Chi diavolo avrà mai informato i destinatari dei nuovi obblighi, dell’esistenza di un bonus, delle regole per calcolarlo? Chi lo avrà alla fine calcolato davvero e applicato nella dichiarazione dei redditi di quel milione di contribuenti interessati?
Ma niente. Dopo le affermazioni di insigni esponenti delle istituzioni, che ci vogliono per definizione contigui agli evasori quando non ai criminali, un ospite di una trasmissione televisiva de La7 ha sostenuto che i commercialisti non deducono i costi, essendo conniventi con il fisco per codardia, e sono pure ignoranti, perché se chiedi a 10 commercialisti, ottieni 10 risposte diverse.
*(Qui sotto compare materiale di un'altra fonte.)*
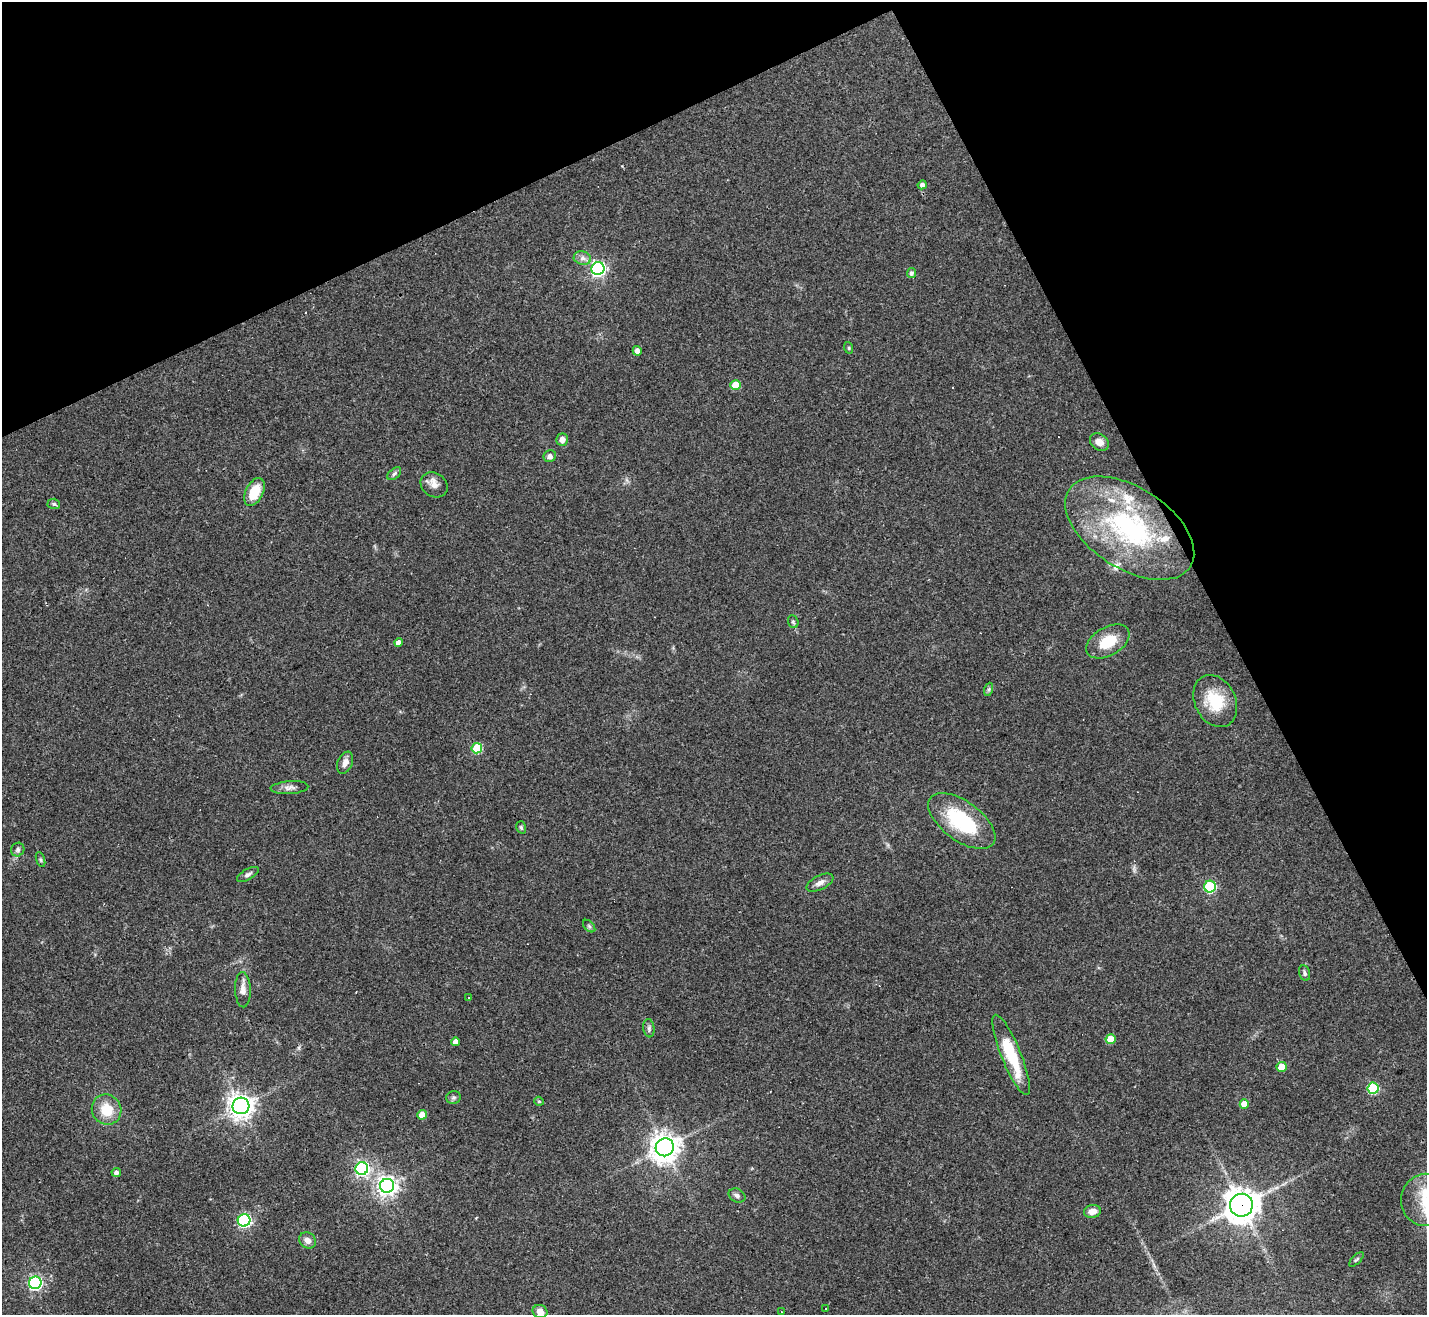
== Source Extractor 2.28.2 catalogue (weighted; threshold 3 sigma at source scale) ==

Che dire. Botte da uno, botte dall’altro, come il povero Arlecchino nella commedia di Goldoni.

Solo una considerazione, ovvia, che faccio malvolentieri perché l’ovvio si deve discutere solo con le persone ignoranti o in malafede o ignoranti in malafede.

Andare dal commercialista non è obbligatorio.

Non è come il notaio, l’avvocato, il geometra senza l’intervento del quale non puoi trasferire la sede legale della tua società da un Comune ad un altro, non puoi intentare una causa, non puoi costruire il muretto di recinzione di casa.
Anzi, usciamo una volta per tutte da questo inghippo, facciano davvero tutti tutto da soli, o chiedano consulenza agli enti preposti se mai avessero dei dubbi (tipo se casa tua è in zona A o B).

Finalmente liberi dal giogo dei commercialisti e rientrati in possesso delle qualche migliaia di euro che un commercialista costa in un anno ad un’azienda, contribuenti e imprenditori potranno finalmente risorgere a vita nuova, riprendere a investire, crescere e assumere, generando utili e ricchezza che il fisco potrà adeguatamente e liberamente tassare per coprire il deficit generato dalla spesa pubblica e in pochi anni estinguere il debito pubblico.

Accidenti, come abbiamo fatto a non pensarci prima?